There are several topics that are good to cover in your contractor agreement:

Compensation

Your payment is one of the most important things to include in a contractor agreement, as you’d expect. Be sure the contract lists what dollar amount you will be paid for a certain amount of work. Are you paid per project? Will you be paid an hourly or daily wage? Talk it over with your client and put it in writing so you can protect yourself if things go wrong and they try to back out or screw you over.

Since you’re not an employee, you won’t get any special benefits.

Contractor Responsibilities

The agreement should detail the work that’s expected from the contractor. What were you hired to do? Build a bridge? Run a social media campaign? Fix a toilet?

List out all the things you’re going to be responsible for and accomplish by the end of the contract. What services are you providing? What projects will you complete? What will you produce as the outcome of the contractor agreement?

At the end, there’s usually a line that allows for a little work flexibility if the client wants to ask you for a little more, but not enough extra that the contract has to be renegotiated. It’ll say something like, “and any other services the contractor and client agree upon.”

Ownership

This is a big one for contractors: who owns the intellectual property created in the contractual partnership once the work is done and the contract has ended?

The work created from the contract is considered “work for hire” under U.S. copyright law, which means it initially belongs to the commissioner or the client who hired the contractor.

However, the agreement can be arranged differently between client and contractor. For instance, the contractor may be allowed to own the intellectual property while also giving the company license to use it. It all depends on what you work out with your client.  

Confidentiality

This is the part of the agreement where the company protects its business and trade secrets from its competition.

A non-disclosure agreement (NDA) is about confidentiality.

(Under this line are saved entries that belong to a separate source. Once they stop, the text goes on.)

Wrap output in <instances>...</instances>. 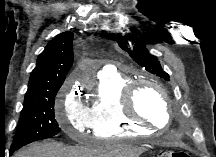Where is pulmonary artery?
Listing matches in <instances>:
<instances>
[{
	"label": "pulmonary artery",
	"mask_w": 216,
	"mask_h": 157,
	"mask_svg": "<svg viewBox=\"0 0 216 157\" xmlns=\"http://www.w3.org/2000/svg\"><path fill=\"white\" fill-rule=\"evenodd\" d=\"M115 73V68L111 65L104 66L98 73V77H103Z\"/></svg>",
	"instance_id": "e3ab8cb5"
}]
</instances>
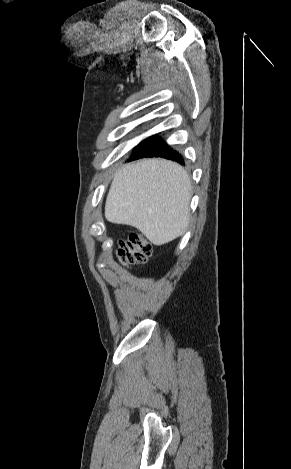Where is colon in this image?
<instances>
[{
    "label": "colon",
    "instance_id": "1",
    "mask_svg": "<svg viewBox=\"0 0 291 469\" xmlns=\"http://www.w3.org/2000/svg\"><path fill=\"white\" fill-rule=\"evenodd\" d=\"M152 246L141 234H132L119 242L117 254L126 265L143 264L151 256Z\"/></svg>",
    "mask_w": 291,
    "mask_h": 469
}]
</instances>
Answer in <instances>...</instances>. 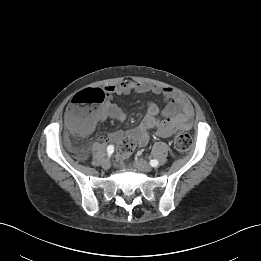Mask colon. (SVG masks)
Segmentation results:
<instances>
[{"label": "colon", "mask_w": 261, "mask_h": 261, "mask_svg": "<svg viewBox=\"0 0 261 261\" xmlns=\"http://www.w3.org/2000/svg\"><path fill=\"white\" fill-rule=\"evenodd\" d=\"M105 92L101 89H91L79 93L68 106V122L74 132L81 134L89 130L93 122V113L97 106L105 99ZM192 145L189 134L179 131L174 138V146L178 151H187ZM135 148L131 138H124L117 155L119 158L128 156Z\"/></svg>", "instance_id": "colon-1"}]
</instances>
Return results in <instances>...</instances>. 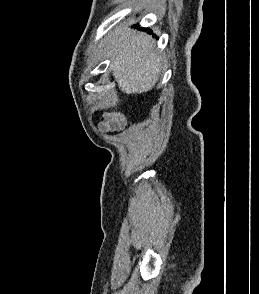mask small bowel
<instances>
[{"label":"small bowel","instance_id":"obj_1","mask_svg":"<svg viewBox=\"0 0 259 294\" xmlns=\"http://www.w3.org/2000/svg\"><path fill=\"white\" fill-rule=\"evenodd\" d=\"M126 124L124 116L120 113L107 112L99 122V129L103 132L121 131Z\"/></svg>","mask_w":259,"mask_h":294}]
</instances>
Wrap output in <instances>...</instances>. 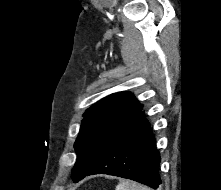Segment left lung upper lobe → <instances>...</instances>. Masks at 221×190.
<instances>
[{"mask_svg":"<svg viewBox=\"0 0 221 190\" xmlns=\"http://www.w3.org/2000/svg\"><path fill=\"white\" fill-rule=\"evenodd\" d=\"M142 104L129 92L111 94L86 110L74 147L77 161L72 179L87 174L114 136L142 110Z\"/></svg>","mask_w":221,"mask_h":190,"instance_id":"5c2ea615","label":"left lung upper lobe"}]
</instances>
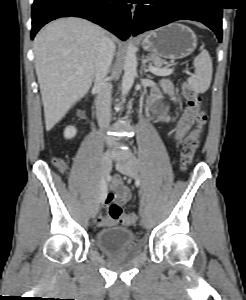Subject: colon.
<instances>
[{
    "label": "colon",
    "instance_id": "colon-1",
    "mask_svg": "<svg viewBox=\"0 0 246 300\" xmlns=\"http://www.w3.org/2000/svg\"><path fill=\"white\" fill-rule=\"evenodd\" d=\"M182 93L192 107H199L201 105V98L196 91H194L189 85L184 84L182 87ZM207 116L204 111H200L196 117V125L194 129L186 137L180 152V164L183 169L189 167L193 162L195 152L199 145L202 129L206 123ZM56 164L60 167H64L62 160L57 159ZM108 200L105 201L107 214L110 218L120 221L124 226H133L136 224L137 216L133 213H123L121 207L117 204H110Z\"/></svg>",
    "mask_w": 246,
    "mask_h": 300
}]
</instances>
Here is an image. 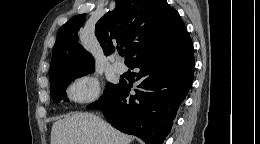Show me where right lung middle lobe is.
<instances>
[{"label":"right lung middle lobe","instance_id":"obj_1","mask_svg":"<svg viewBox=\"0 0 260 144\" xmlns=\"http://www.w3.org/2000/svg\"><path fill=\"white\" fill-rule=\"evenodd\" d=\"M93 71H94V67H85L80 69L62 71L49 76L50 93L52 99L55 102H59L60 100H62L64 97H66L65 90L71 81H73L75 78L81 77ZM116 85L117 84H112L108 82L106 84V88L104 90L103 95L107 94Z\"/></svg>","mask_w":260,"mask_h":144}]
</instances>
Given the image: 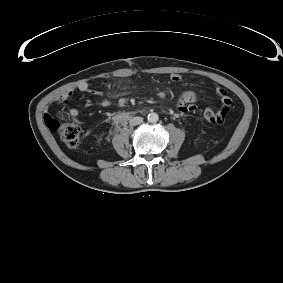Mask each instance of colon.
Here are the masks:
<instances>
[{
	"label": "colon",
	"mask_w": 283,
	"mask_h": 283,
	"mask_svg": "<svg viewBox=\"0 0 283 283\" xmlns=\"http://www.w3.org/2000/svg\"><path fill=\"white\" fill-rule=\"evenodd\" d=\"M229 110L230 103L227 101L226 106L220 110H215L211 107L205 108L203 117L209 123L220 124L224 122ZM44 122L50 130L58 133L60 139L67 146L75 147L79 144L80 127L74 123L66 122L61 114L58 115V118L47 114L44 116Z\"/></svg>",
	"instance_id": "1"
}]
</instances>
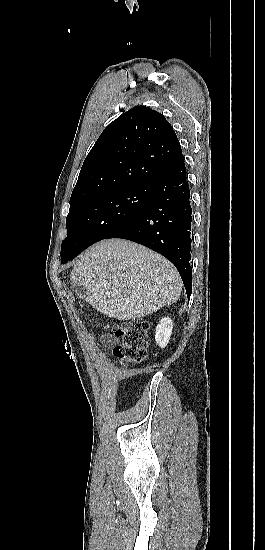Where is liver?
Wrapping results in <instances>:
<instances>
[{"label": "liver", "mask_w": 265, "mask_h": 550, "mask_svg": "<svg viewBox=\"0 0 265 550\" xmlns=\"http://www.w3.org/2000/svg\"><path fill=\"white\" fill-rule=\"evenodd\" d=\"M95 310L118 320L143 317L175 303L182 281L158 253L123 239L103 240L79 256L70 274Z\"/></svg>", "instance_id": "liver-1"}]
</instances>
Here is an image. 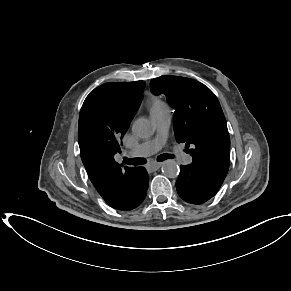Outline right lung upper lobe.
<instances>
[{
	"label": "right lung upper lobe",
	"instance_id": "obj_1",
	"mask_svg": "<svg viewBox=\"0 0 291 291\" xmlns=\"http://www.w3.org/2000/svg\"><path fill=\"white\" fill-rule=\"evenodd\" d=\"M144 81L109 82L89 93L80 110L78 143L87 174L103 199L115 205L126 199L127 176L114 160L119 139L139 108Z\"/></svg>",
	"mask_w": 291,
	"mask_h": 291
}]
</instances>
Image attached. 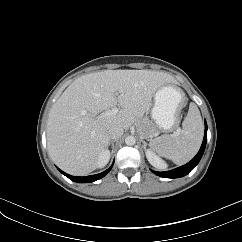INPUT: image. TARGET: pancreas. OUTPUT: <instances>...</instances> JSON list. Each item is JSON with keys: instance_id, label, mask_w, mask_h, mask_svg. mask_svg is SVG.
Masks as SVG:
<instances>
[{"instance_id": "cf45deb5", "label": "pancreas", "mask_w": 242, "mask_h": 242, "mask_svg": "<svg viewBox=\"0 0 242 242\" xmlns=\"http://www.w3.org/2000/svg\"><path fill=\"white\" fill-rule=\"evenodd\" d=\"M137 130L142 137L155 136L157 131L155 125L148 119H143L137 123Z\"/></svg>"}]
</instances>
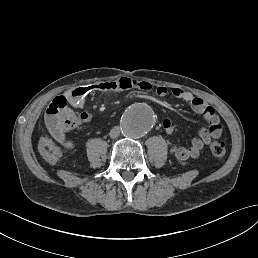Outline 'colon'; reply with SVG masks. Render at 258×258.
<instances>
[{"mask_svg": "<svg viewBox=\"0 0 258 258\" xmlns=\"http://www.w3.org/2000/svg\"><path fill=\"white\" fill-rule=\"evenodd\" d=\"M83 123V117L72 112H66L62 115V124L66 130H73ZM38 149L42 158L50 164H55L61 155L59 146L49 137L44 136L39 140ZM210 150L213 156L222 160L226 153V146L223 142L213 141L210 144Z\"/></svg>", "mask_w": 258, "mask_h": 258, "instance_id": "5ec220e1", "label": "colon"}]
</instances>
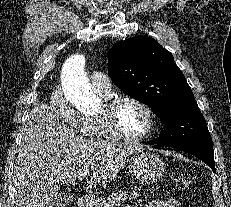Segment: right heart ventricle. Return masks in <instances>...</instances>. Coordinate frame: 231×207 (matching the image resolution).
I'll list each match as a JSON object with an SVG mask.
<instances>
[{
  "instance_id": "right-heart-ventricle-1",
  "label": "right heart ventricle",
  "mask_w": 231,
  "mask_h": 207,
  "mask_svg": "<svg viewBox=\"0 0 231 207\" xmlns=\"http://www.w3.org/2000/svg\"><path fill=\"white\" fill-rule=\"evenodd\" d=\"M101 97H103L105 100L109 99L110 94L104 93V92H98L96 91ZM81 133L84 137L89 139H108L110 136L105 131L102 121L98 116H92V117H83L82 119V127H81Z\"/></svg>"
}]
</instances>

A company might include one to prevent you from spreading company secrets. Your client also might include a non-competition or non-solicitation clause to restrict you from working for the competition or from stealing the company’s clients.

Duration and Termination

Contractor agreements usually only last for a specified amount of time – however long they’re needed or however long it takes to complete the project(s).

There could be a specific deadline mentioned in the contract, or it could go until the service or project is completed. It depends on the nature of the work and what the client and contractor agree upon.

The agreement should also mention what reasons there could be for contract termination and what happens if the contract is terminated early.

Don’t Forget to Save for Taxes!

Taxes can get a little tricky as an independent contractor.

Since you don’t have an employer withholding money from your paycheck for taxes and benefits and you definitely still have to pay taxes, you have to file extra paperwork to pay up.

Instead of a W-2 from an employer, you’ll get a 1099-MISC from each client you work with that shows how much you earned. You won’t get the form if you made under $600 from that client, but you have to remember to report that number on your taxes in the total.

In addition to the 1099s, you’ll have to fill out a section on your 1040 form called a Schedule C (or C-EZ, the simplified version) – it shows the income you earned from contracting minus expenses. You’ll also have to pay self-employment taxes (Schedule SE of a 1040) for things like Medicare and social security that weren’t already taken out of your paycheck.

Never Fear, Contract Templates are Here!

Need help writing up your contract?

No worries, we’ve got templates for you:

Template 1, Template 2, Template 3.

Don’t ever just take a template and fill in the blanks. Make sure you’re actually reading the words too before you finalize a binding agreement between you and a business or individual.

Whether you’re the hiring party or the party being contracted, you’ll want to have a lawyer looking over the contract before you sign to make sure you and your services or compensation are protected.